So we have the ’Gentleman Junkie’ of the title story, a psychiatrist hooked on heroin. ‘High Dice’ about a poorer junkie trapped in a toilet with a mean gambler. ‘At The Mountains Of Blindness’ about Porky, a dealer who gets his comeuppance in a very unusual way. We have ’Final Shtick’, about Marty Field, born Feldman, returning to his home town as a celebrity and pretending they really did all love him back when he was a kid. ‘Daniel White For The Greater Good’ concerns a black rapist who just might deserve lynching.

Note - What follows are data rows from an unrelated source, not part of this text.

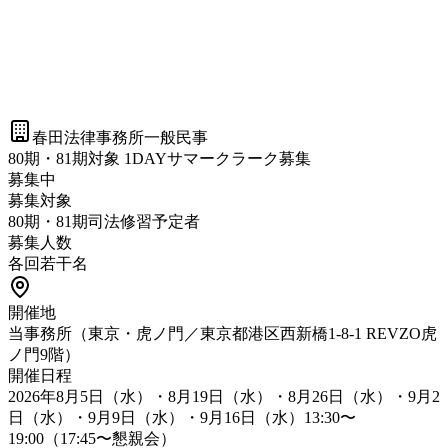
春田法律事務所
一般民事
80期・81期対象 1DAYサマークラーク募集
募集中
募集対象
80期・81期司法修習予定者
募集人数
各回若干名
開催地
当事務所（東京・虎ノ門／東京都港区西新橋1-8-1 REVZO虎
ノ門9階）
開催日程
2026年8月5日（水）・8月19日（水）・8月26日（水）・9月2
日（水）・9月9日（水）・9月16日（水）13:30〜
19:00（17:45〜懇親会）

There are a few good yarns about party people and ‘artists’ on the fringes of society: ‘Lady Bug, Lady Bug’, ‘Sally In Our Alley’ and ‘Have Coolth’.

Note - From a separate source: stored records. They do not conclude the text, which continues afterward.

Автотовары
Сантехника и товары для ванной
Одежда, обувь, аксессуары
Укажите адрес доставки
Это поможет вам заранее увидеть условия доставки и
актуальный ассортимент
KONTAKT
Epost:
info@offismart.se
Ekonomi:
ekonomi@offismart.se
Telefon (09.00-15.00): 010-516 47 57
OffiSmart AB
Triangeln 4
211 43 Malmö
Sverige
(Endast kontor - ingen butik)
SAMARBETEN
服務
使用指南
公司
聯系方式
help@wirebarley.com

‘Enter The Fanatic, Stage Center’ is a neat mix of ‘Bad Day At Black Rock’ and ‘High Plains Drifter’ but completely original, I hasten to add before Harlan puts a rotten fish in the post. ‘Free With This Box!’ is an autobiographical tale of a little boy being suckered by big business then scared by the police. It was a formative experience.
All good stuff but I particularly liked the clever ones in which something mentioned briefly in the body of the story turns into the kicker at the end, kind of utilising Chekov’s old maxim about the shotgun on the wall. ‘This Is Jackie Spinning’ about a disc-jockey messing with the mob does this. So does ‘Someone Is Hungrier’ in which a dame hiding out from her mobster boyfriend is hoist by her own values.
All the stories are powerful, so powerful that in overdose they become overpowering. It’s a book best dipped into now and then, not swallowed in one gulp. There’s a strong urge to take it all in because it’s so good. While churning out all those pulp stories, Harlan did learn how to write. Practice made him pretty perfect. However, I think that like Silverberg, Ellison does himself an injustice in downplaying the hackwork. Turning out a readable, entertaining story is nothing to sneeze at even if it ain’t ‘Art’.
A brilliant collection that I enjoyed far more than I thought I would, to be honest. Ellison proves that the short story is still a thing worth doing and, obviously, worth doing well. Highly recommended.